Baxter, J., concurred.
Respondents’ petition for a rehearing was denied June 17, 2009, and the opinion was modified to read as printed above. Kennard, J., and Baxter, J., were of the opinion that the petition should be granted.
This is the third case in which a termination sanction has been imposed against plaintiff for willful abuse of discovery obligations to produce documents. Just four years ago, in Mileikowsky v. Tenet Healthsystem (2005) 128 Cal.App.4th 262 [26 Cal.Rptr.3d 831], the Court of Appeal upheld a trial court order terminating, as a sanction, plaintiff’s civil lawsuits against Tenet Healthsystem, Encino-Tarzana Regional Medical Center, and numerous individuals. And in Mileikowsky v. Tenet Healthsystem (2005) 128 Cal.App.4th 531 [27 Cal.Rptr.3d 171], disapproved by the majority here (maj. opn., ante, at p. 1273), the same Court of Appeal panel upheld a hearing officer’s sanction of terminating a hospital peer review proceeding for, among other things, plaintiff’s noncompliance with orders to produce documents relating to Cedars-Sinai Medical Center’s termination of plaintiff’s medical staff privileges—the same information that plaintiff refused to furnish here—and disruptions of the peer review hearing sessions by yelling, disobeying the hearing officer’s rulings, and using abusive language against witnesses, the hearing officer, and others. (Mileikowsky, at pp. 542-552.)

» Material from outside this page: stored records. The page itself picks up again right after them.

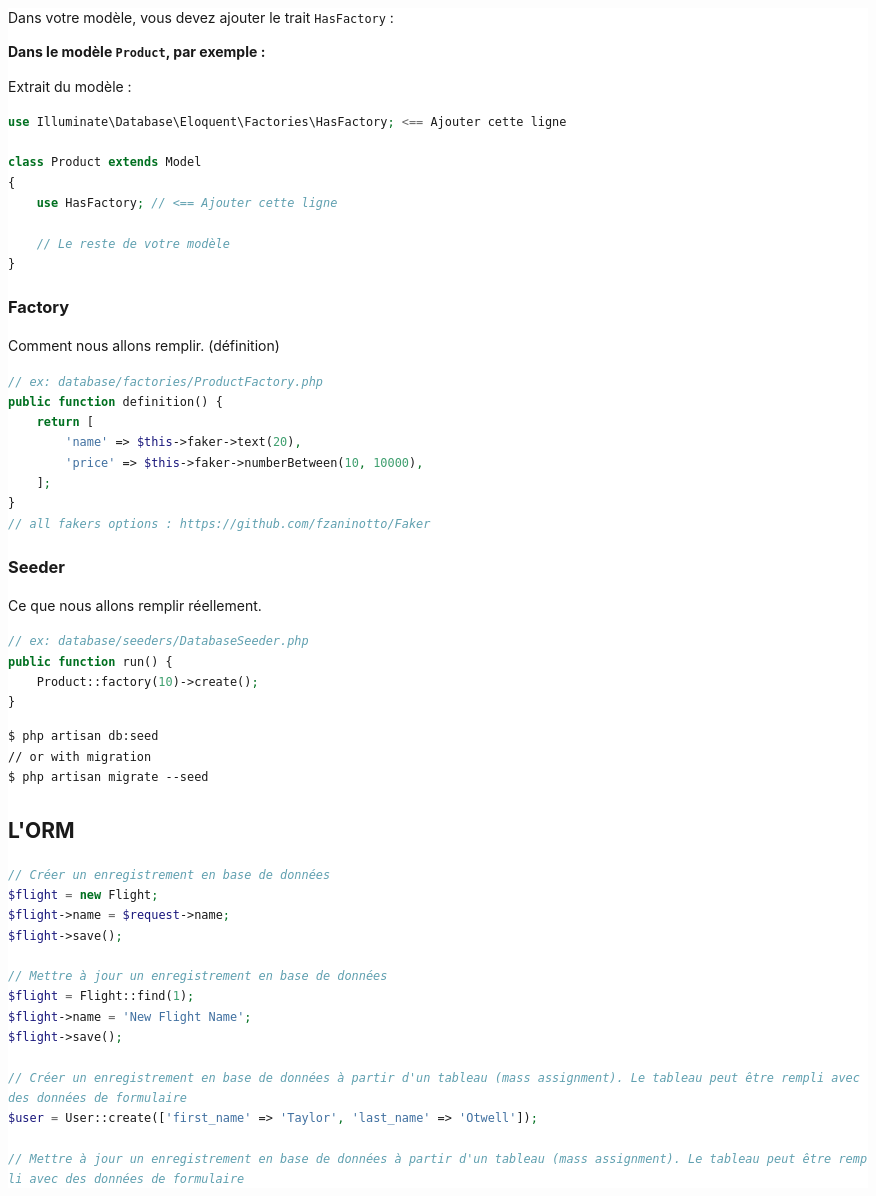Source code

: Dans votre modèle, vous devez ajouter le trait `HasFactory` :

**Dans le modèle `Product`, par exemple :**


Extrait du modèle :

```php
use Illuminate\Database\Eloquent\Factories\HasFactory; <== Ajouter cette ligne

class Product extends Model
{
    use HasFactory; // <== Ajouter cette ligne

    // Le reste de votre modèle
}
```

### Factory

Comment nous allons remplir. (définition)

```php
// ex: database/factories/ProductFactory.php
public function definition() {
    return [
        'name' => $this->faker->text(20),
        'price' => $this->faker->numberBetween(10, 10000),
    ];
}
// all fakers options : https://github.com/fzaninotto/Faker
```

### Seeder

Ce que nous allons remplir réellement.

```php
// ex: database/seeders/DatabaseSeeder.php
public function run() {
    Product::factory(10)->create();
}
```

```shell
$ php artisan db:seed
// or with migration
$ php artisan migrate --seed
```

## L'ORM

```php
// Créer un enregistrement en base de données
$flight = new Flight;
$flight->name = $request->name;
$flight->save();

// Mettre à jour un enregistrement en base de données
$flight = Flight::find(1);
$flight->name = 'New Flight Name';
$flight->save();

// Créer un enregistrement en base de données à partir d'un tableau (mass assignment). Le tableau peut être rempli avec des données de formulaire
$user = User::create(['first_name' => 'Taylor', 'last_name' => 'Otwell']); 

// Mettre à jour un enregistrement en base de données à partir d'un tableau (mass assignment). Le tableau peut être rempli avec des données de formulaire
```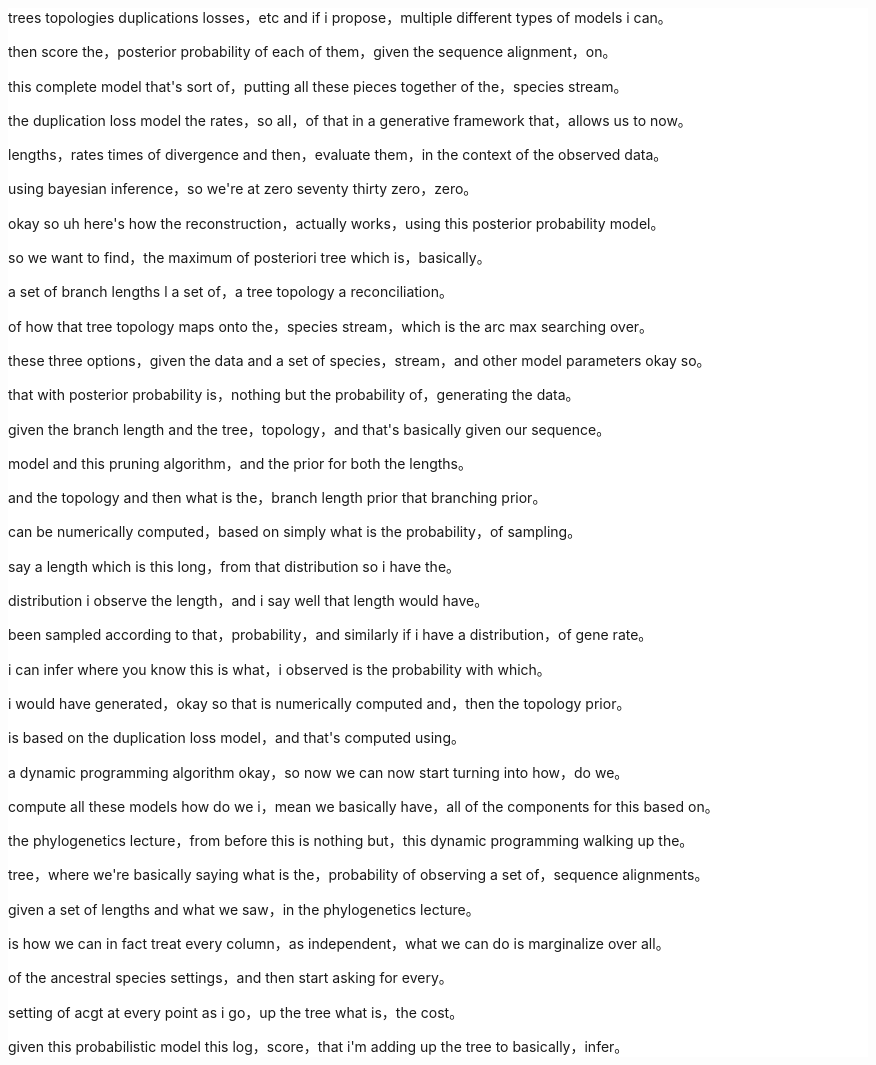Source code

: trees topologies duplications losses，etc and if i propose，multiple different types of models i can。

then score the，posterior probability of each of them，given the sequence alignment，on。

this complete model that's sort of，putting all these pieces together of the，species stream。

the duplication loss model the rates，so all，of that in a generative framework that，allows us to now。

lengths，rates times of divergence and then，evaluate them，in the context of the observed data。

using bayesian inference，so we're at zero seventy thirty zero，zero。

okay so uh here's how the reconstruction，actually works，using this posterior probability model。

so we want to find，the maximum of posteriori tree which is，basically。

a set of branch lengths l a set of，a tree topology a reconciliation。

of how that tree topology maps onto the，species stream，which is the arc max searching over。

these three options，given the data and a set of species，stream，and other model parameters okay so。

that with posterior probability is，nothing but the probability of，generating the data。

given the branch length and the tree，topology，and that's basically given our sequence。

model and this pruning algorithm，and the prior for both the lengths。

and the topology and then what is the，branch length prior that branching prior。

can be numerically computed，based on simply what is the probability，of sampling。

say a length which is this long，from that distribution so i have the。

distribution i observe the length，and i say well that length would have。

been sampled according to that，probability，and similarly if i have a distribution，of gene rate。

i can infer where you know this is what，i observed is the probability with which。

i would have generated，okay so that is numerically computed and，then the topology prior。

is based on the duplication loss model，and that's computed using。

a dynamic programming algorithm okay，so now we can now start turning into how，do we。

compute all these models how do we i，mean we basically have，all of the components for this based on。

the phylogenetics lecture，from before this is nothing but，this dynamic programming walking up the。

tree，where we're basically saying what is the，probability of observing a set of，sequence alignments。

given a set of lengths and what we saw，in the phylogenetics lecture。

is how we can in fact treat every column，as independent，what we can do is marginalize over all。

of the ancestral species settings，and then start asking for every。

setting of acgt at every point as i go，up the tree what is，the cost。

given this probabilistic model this log，score，that i'm adding up the tree to basically，infer。
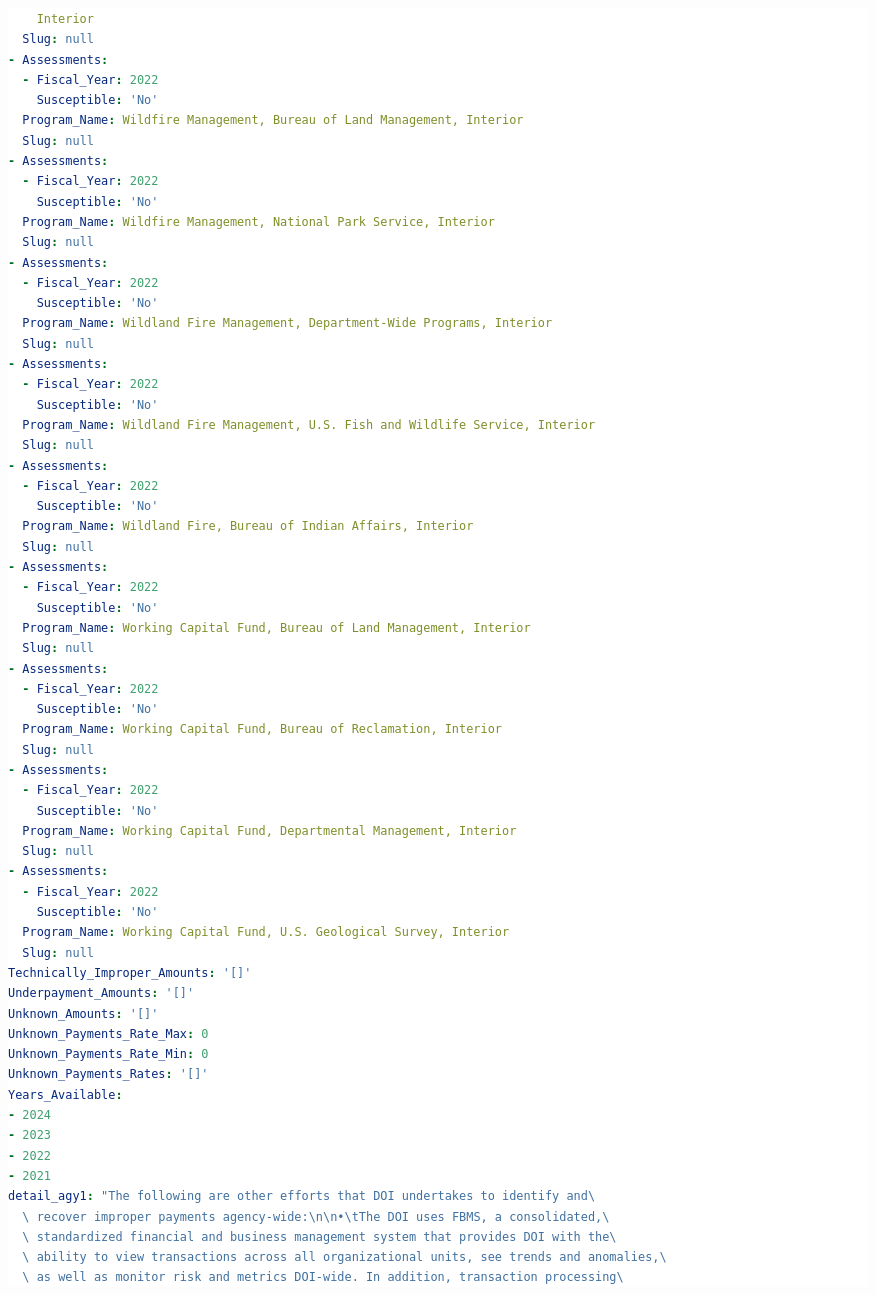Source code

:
 ```yaml
    Interior
  Slug: null
- Assessments:
  - Fiscal_Year: 2022
    Susceptible: 'No'
  Program_Name: Wildfire Management, Bureau of Land Management, Interior
  Slug: null
- Assessments:
  - Fiscal_Year: 2022
    Susceptible: 'No'
  Program_Name: Wildfire Management, National Park Service, Interior
  Slug: null
- Assessments:
  - Fiscal_Year: 2022
    Susceptible: 'No'
  Program_Name: Wildland Fire Management, Department-Wide Programs, Interior
  Slug: null
- Assessments:
  - Fiscal_Year: 2022
    Susceptible: 'No'
  Program_Name: Wildland Fire Management, U.S. Fish and Wildlife Service, Interior
  Slug: null
- Assessments:
  - Fiscal_Year: 2022
    Susceptible: 'No'
  Program_Name: Wildland Fire, Bureau of Indian Affairs, Interior
  Slug: null
- Assessments:
  - Fiscal_Year: 2022
    Susceptible: 'No'
  Program_Name: Working Capital Fund, Bureau of Land Management, Interior
  Slug: null
- Assessments:
  - Fiscal_Year: 2022
    Susceptible: 'No'
  Program_Name: Working Capital Fund, Bureau of Reclamation, Interior
  Slug: null
- Assessments:
  - Fiscal_Year: 2022
    Susceptible: 'No'
  Program_Name: Working Capital Fund, Departmental Management, Interior
  Slug: null
- Assessments:
  - Fiscal_Year: 2022
    Susceptible: 'No'
  Program_Name: Working Capital Fund, U.S. Geological Survey, Interior
  Slug: null
Technically_Improper_Amounts: '[]'
Underpayment_Amounts: '[]'
Unknown_Amounts: '[]'
Unknown_Payments_Rate_Max: 0
Unknown_Payments_Rate_Min: 0
Unknown_Payments_Rates: '[]'
Years_Available:
- 2024
- 2023
- 2022
- 2021
detail_agy1: "The following are other efforts that DOI undertakes to identify and\
  \ recover improper payments agency-wide:\n\n•\tThe DOI uses FBMS, a consolidated,\
  \ standardized financial and business management system that provides DOI with the\
  \ ability to view transactions across all organizational units, see trends and anomalies,\
  \ as well as monitor risk and metrics DOI-wide. In addition, transaction processing\
```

The definition of “peer review body” includes the medical staff of a health care facility. (Bus. & Prof. Code, § 805, subd. (a)(1)(A).) If a physician requests a hearing concerning a hospital’s proposed action to deny staff privileges, a hearing is held before either an arbitrator or a panel that is mutually acceptable to the physician and the “peer review body.”
Business and Professions Code section 809.2, subdivision (d), provides: “The licentiate shall have the right to inspect and copy at the licentiate’s expense any documentary information relevant to the charges which the peer review body has in its possession or under its control, as soon as practicable after the receipt of the licentiate’s request for a hearing. The peer review body shall have the right to inspect and copy at the peer review body’s expense any documentary information relevant to the charges which the licentiate has in his or her possession or control as soon as practicable after receipt of the peer review body’s request. The failure by either party to provide access to this information at least 30 days before the hearing shall constitute good cause for a continuance. The right to inspect and copy by either party does not extend to confidential information referring solely to individually identifiable licentiates, other than the licentiate under review. The arbitrator or presiding officer shall consider and rule upon any request for access to information, and may impose any safeguards the protection of the peer review process and justice requires.”
The majority suggests that whatever evidence defendant hospital still needed after the investigation, it could obtain that information from sources other than plaintiff. (Maj. opn., ante, at pp. 1274-1275.) What the majority overlooks is defendant hospital’s right to discovery from plaintiff. (Bus. & Prof. Code, § 809.2, subd. (d).) In addition, at oral argument, counsel for defendant hospital mentioned that a hospital lacks subpoena power and that Cedars-Sinai Medical Center, which had suspended plaintiff, did not respond to defendant hospital’s request for information pertaining to the suspension.
Business and Professions Code section 809.2, subdivision (d), specifically states that the “peer review body,” that is, the medical staff (see fn. 2, ante), “shall have the right to inspect and copy at the [medical staff’s] expense any documentary information relevant to the charges which the [physician] has in his or her possession or control as soon as practicable after receipt of the [medical staff’s] request.”